• [Aim of the task]
Rename "Attendance" to "Presence" in every one of the items below, and keep everything else the same.

• [Records from a data source]

########################################

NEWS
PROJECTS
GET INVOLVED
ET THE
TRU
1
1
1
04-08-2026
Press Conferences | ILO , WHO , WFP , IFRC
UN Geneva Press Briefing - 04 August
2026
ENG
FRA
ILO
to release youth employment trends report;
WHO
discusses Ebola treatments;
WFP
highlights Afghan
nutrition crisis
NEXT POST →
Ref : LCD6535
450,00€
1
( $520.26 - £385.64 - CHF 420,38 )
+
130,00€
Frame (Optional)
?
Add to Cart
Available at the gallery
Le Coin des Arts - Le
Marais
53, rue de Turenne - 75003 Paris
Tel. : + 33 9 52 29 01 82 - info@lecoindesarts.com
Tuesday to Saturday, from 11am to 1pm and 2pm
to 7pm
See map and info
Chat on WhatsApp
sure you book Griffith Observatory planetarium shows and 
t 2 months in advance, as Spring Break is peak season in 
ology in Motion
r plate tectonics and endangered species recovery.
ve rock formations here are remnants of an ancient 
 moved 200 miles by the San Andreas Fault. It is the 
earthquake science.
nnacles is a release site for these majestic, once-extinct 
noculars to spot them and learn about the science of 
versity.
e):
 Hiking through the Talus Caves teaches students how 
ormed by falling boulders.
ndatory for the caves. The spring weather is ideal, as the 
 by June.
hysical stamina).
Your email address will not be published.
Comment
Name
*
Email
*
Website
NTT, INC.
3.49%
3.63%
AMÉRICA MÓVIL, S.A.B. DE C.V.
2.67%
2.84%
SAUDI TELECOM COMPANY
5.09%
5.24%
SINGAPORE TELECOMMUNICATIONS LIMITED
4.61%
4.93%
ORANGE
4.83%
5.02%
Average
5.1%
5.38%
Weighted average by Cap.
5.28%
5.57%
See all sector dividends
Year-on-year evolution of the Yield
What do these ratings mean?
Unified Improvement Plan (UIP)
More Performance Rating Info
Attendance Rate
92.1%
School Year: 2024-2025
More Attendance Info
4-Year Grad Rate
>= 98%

########################################

• [Answer to the exercise]
NEWS
PROJECTS
GET INVOLVED
ET THE
TRU
1
1
1
04-08-2026
Press Conferences | ILO , WHO , WFP , IFRC
UN Geneva Press Briefing - 04 August
2026
ENG
FRA
ILO
to release youth employment trends report;
WHO
discusses Ebola treatments;
WFP
highlights Afghan
nutrition crisis
NEXT POST →
Ref : LCD6535
450,00€
1
( $520.26 - £385.64 - CHF 420,38 )
+
130,00€
Frame (Optional)
?
Add to Cart
Available at the gallery
Le Coin des Arts - Le
Marais
53, rue de Turenne - 75003 Paris
Tel. : + 33 9 52 29 01 82 - info@lecoindesarts.com
Tuesday to Saturday, from 11am to 1pm and 2pm
to 7pm
See map and info
Chat on WhatsApp
sure you book Griffith Observatory planetarium shows and 
t 2 months in advance, as Spring Break is peak season in 
ology in Motion
r plate tectonics and endangered species recovery.
ve rock formations here are remnants of an ancient 
 moved 200 miles by the San Andreas Fault. It is the 
earthquake science.
nnacles is a release site for these majestic, once-extinct 
noculars to spot them and learn about the science of 
versity.
e):
 Hiking through the Talus Caves teaches students how 
ormed by falling boulders.
ndatory for the caves. The spring weather is ideal, as the 
 by June.
hysical stamina).
Your email address will not be published.
Comment
Name
*
Email
*
Website
NTT, INC.
3.49%
3.63%
AMÉRICA MÓVIL, S.A.B. DE C.V.
2.67%
2.84%
SAUDI TELECOM COMPANY
5.09%
5.24%
SINGAPORE TELECOMMUNICATIONS LIMITED
4.61%
4.93%
ORANGE
4.83%
5.02%
Average
5.1%
5.38%
Weighted average by Cap.
5.28%
5.57%
See all sector dividends
Year-on-year evolution of the Yield
What do these ratings mean?
Unified Improvement Plan (UIP)
More Performance Rating Info
Presence Rate
92.1%
School Year: 2024-2025
More Presence Info
4-Year Grad Rate
>= 98%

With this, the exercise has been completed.